October 26, 2009
			Profiling the deviance

In looking at profiles of the deviance with respect to the parameters
of a linear mixed model I think that the techniques is more effective
than MCMC and that it has better theoretical justification than
approximating degrees of freedom for t-tests and t-based intervals on
the fixed effects.

For the fixed-effects parameters the profiling is straightforward
because they are coefficients in the linear predictor.  The
interesting thing about the examples is that the change in the
deviance (the likelihood ratio test statistic) does not follow exactly
a chisquare-1 pattern.  The profile z (signed square root of the
likelihood ratio test statistic) indicates wider intervals than would
be determined from the standard error.  In other words, the
distribution appears to be overdispersed relative to the normal
distribution, in the manner in which a T statistic is overdispersed.
Another characteristics of the profile z for the fixed-effects is that
the slope of the profile z at the parameter estimate is shallower than
would be indicated by the standard error, especially the standard
error calculated from the ML results.  I attribute this phenomenon to
an anti-conservative calculation of the standard error.  It is being
calculated conditional on the estimated value of the theta parameters.
If instead you re-fit the model you end up with intervals on the
fixed-effects parameters that more properly reflects the variability
in all the parameters in the model.

I think this will be very effective.  The current profile method for
class lmerenv profiles the fixed-effects parameters and I have a
function for plotting these profiles.  They can also be used to create
confidence intervals and to create the p-values that everyone finds so
important (although only for hypotheses related to a single
coefficient).

I have been working on profiling the other parameters in the model as
well and this is where things get tricky.  The parameters in the
optimization are the theta parameters, which I don't think are
directly of interest to most users.  I can switch to theta and sigma
at the risk of some redundancy (once you have done the work needed to
calculate the profiled deviance for theta and sigma you could just as
easily profile out sigma).  The (unexported) R function devfun in
lme4 takes a fitted model and returns a function with attributes that
evaluates the profiled deviance for the composite parameter (theta,
log(sigma)).  However, I don't think even that is enough because it
does not give profiles of the variances and covariances of the random
effects directly.  I think I will be better off writing a function
that takes the variances, covariances (or, better, correlations) and
log(sigma) to evaluate the profiled deviance.

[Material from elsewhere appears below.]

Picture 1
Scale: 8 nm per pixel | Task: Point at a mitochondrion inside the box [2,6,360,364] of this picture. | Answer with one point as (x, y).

The reason that I use log(sigma) but not log of the variances of the
random effects is because sigma cannot be zero except for constructed
data whereas the estimates of the variance of the random effects can
reasonably be zero.

I need to get out to the bus stop soon so this next part might be a
little too terse.  It is straightforward to take the theta values and
the sigma value and produce variances and covariances.  That is done
in VarCorr.  The part that still has me pondering is how to go the
other way reasonably.  That is, how do I take the variances and
covariances of the random effects plus sigma and get the theta
parameters.

Anyway, that is what I am currently contemplating.

October 27, 2009

I did some more work on profiling the variance-covariance parameters
in a linear mixed-effects model and now have a version I can check
in.  The current code is still pretty rough but it should be enough to
start.  There is a lot more that can be done more artistically about
choosing step sizes and adapting the step sizes according to the
current results but this should be enough to get going.

I have been thinking about the kind of structure that should be
returned by the profile method.  For profile.nls the structure is a
list with elements corresponding to the parameters that were
profiled.  Each element is a data frame containing a vector called tau
and a matrix of parameter values.  I'm going to stay with that for the
time being although I will change the name from tau to zeta (it is the
nonlinear analogue of a standard normal, not a t statistic).
Eventually this object should be reconciled with the profile objects
in the stats4 package.  It makes sense for these to be an S4 class.